A: It depends, again, on the circumstances. In some cases, facilities will dig a hole on the grounds and drag or carry the carcass with a front-end loader or a large tractor to the hole. Other times, remains are incinerated. If an elephant has tuberculosis, it needs to be incinerated and transported in a contained environment to the incineration site. In that case, you would be cutting the carcass up into small enough pieces to fit into 55-gallon drums so they could be transported safely.
Q: Why do a necropsy?
A: One reason is to provide the animal’s owner with some sense of closure, so they know what happened to the animal — why it died, what diseases it might have had. We also look for information that could help other animals in the same facility and of the same species. With elephants, right now, there are a lot of concerns about herpesviruses. It’s what we would call an emerging disease amongst elephants that can, in some circumstances, kill elephants very rapidly. That’s something we want to understand more, so we look for that during a necropsy — herpesviruses.
Q: Members of a necropsy team take tissue and skeletal samples…
A: Collecting and preserving samples allow us to advance scientific research. We may not necessarily be interested today in an elephant’s thymus or in its bone marrow or in a section of the spleen or something else. But if 30 years from now a scientist is interested in developing a better understanding of the spleen of an elephant, this allows us to go back and do research using previously collected samples. For horses or cows, it doesn’t take a long time to obtain samples for research. But in elephants, it’s very difficult to get enough samples from animals to get what we would call a statistically valid study.

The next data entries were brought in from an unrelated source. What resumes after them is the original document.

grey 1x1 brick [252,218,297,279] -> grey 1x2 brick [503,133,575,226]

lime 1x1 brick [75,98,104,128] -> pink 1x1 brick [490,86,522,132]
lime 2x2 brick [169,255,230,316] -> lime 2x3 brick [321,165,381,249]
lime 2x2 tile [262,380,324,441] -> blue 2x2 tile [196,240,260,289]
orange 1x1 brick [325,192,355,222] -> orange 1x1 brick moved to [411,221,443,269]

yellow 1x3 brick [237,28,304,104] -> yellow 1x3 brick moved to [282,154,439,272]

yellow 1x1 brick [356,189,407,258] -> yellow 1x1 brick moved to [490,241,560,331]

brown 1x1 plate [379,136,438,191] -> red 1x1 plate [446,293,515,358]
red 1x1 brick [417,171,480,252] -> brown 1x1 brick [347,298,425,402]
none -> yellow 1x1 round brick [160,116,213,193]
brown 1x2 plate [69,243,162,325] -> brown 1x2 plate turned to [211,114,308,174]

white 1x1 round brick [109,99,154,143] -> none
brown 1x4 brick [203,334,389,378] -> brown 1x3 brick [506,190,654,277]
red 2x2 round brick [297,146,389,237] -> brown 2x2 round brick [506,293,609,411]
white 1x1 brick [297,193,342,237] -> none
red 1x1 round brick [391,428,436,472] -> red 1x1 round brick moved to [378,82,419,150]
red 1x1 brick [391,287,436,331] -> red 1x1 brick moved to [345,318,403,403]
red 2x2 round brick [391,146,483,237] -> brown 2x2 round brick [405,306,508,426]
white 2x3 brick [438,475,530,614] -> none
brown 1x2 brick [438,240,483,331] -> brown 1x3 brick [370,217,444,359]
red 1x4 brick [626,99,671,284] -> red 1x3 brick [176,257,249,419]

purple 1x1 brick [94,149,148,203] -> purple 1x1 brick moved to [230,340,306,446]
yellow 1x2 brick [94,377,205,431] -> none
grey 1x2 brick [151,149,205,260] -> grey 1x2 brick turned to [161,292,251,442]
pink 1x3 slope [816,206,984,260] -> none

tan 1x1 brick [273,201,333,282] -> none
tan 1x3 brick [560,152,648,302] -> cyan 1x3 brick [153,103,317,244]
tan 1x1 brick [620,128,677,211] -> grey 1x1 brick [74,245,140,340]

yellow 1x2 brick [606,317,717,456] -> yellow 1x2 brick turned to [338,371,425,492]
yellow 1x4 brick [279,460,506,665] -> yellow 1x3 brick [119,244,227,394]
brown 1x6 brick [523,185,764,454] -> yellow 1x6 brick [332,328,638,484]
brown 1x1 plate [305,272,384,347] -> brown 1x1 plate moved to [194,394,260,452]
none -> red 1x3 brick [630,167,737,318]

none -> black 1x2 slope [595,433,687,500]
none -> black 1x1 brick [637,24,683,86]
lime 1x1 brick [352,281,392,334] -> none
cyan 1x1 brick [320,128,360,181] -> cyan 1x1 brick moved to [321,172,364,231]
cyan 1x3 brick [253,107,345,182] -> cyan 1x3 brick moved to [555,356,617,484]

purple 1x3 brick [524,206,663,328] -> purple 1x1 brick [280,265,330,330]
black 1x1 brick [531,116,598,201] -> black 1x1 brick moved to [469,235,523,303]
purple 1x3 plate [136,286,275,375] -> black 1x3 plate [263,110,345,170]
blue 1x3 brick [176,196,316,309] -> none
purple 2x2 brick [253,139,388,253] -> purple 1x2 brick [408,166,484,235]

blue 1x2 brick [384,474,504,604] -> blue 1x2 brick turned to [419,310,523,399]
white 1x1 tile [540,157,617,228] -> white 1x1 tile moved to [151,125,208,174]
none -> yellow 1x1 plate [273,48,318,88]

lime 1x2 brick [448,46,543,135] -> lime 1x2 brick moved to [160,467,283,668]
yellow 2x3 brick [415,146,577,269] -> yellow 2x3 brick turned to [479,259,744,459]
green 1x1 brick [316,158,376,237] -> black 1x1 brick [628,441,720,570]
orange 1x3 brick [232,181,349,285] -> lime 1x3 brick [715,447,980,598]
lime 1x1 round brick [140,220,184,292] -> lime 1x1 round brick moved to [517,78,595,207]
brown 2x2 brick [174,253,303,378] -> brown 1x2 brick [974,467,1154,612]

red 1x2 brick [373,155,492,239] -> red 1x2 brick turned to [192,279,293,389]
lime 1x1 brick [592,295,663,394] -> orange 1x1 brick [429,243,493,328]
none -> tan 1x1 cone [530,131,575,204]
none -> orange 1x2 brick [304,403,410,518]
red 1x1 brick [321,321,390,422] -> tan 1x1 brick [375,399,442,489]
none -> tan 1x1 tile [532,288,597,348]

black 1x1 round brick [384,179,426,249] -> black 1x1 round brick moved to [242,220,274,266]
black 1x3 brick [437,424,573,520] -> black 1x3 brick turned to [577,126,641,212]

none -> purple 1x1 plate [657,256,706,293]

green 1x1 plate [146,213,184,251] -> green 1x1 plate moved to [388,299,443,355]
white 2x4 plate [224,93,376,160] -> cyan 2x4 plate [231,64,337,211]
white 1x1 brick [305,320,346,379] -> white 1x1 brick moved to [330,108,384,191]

Q: Anything else you’d like to add?
A: Nobody is happy that a zoo animal dies, but it happens, and that happens to all of us and to all zoo animals. And it’s important we take advantage of that opportunity, even if it’s a tragic opportunity, to make the best of it. Those animals, their role in a zoo is as an ambassador of the wild and as an advocate for saving the wild. And even as a dead animal, they continue to serve their own species, their own habitat, their own world, by providing this knowledge that we can gain from necropsies. It’s really important to do a necropsy, and it’s an important service zoos can provide. It’s another example of the value of zoos as scientific institutions. We think of them as entertainment areas, but they’re much, much more than that.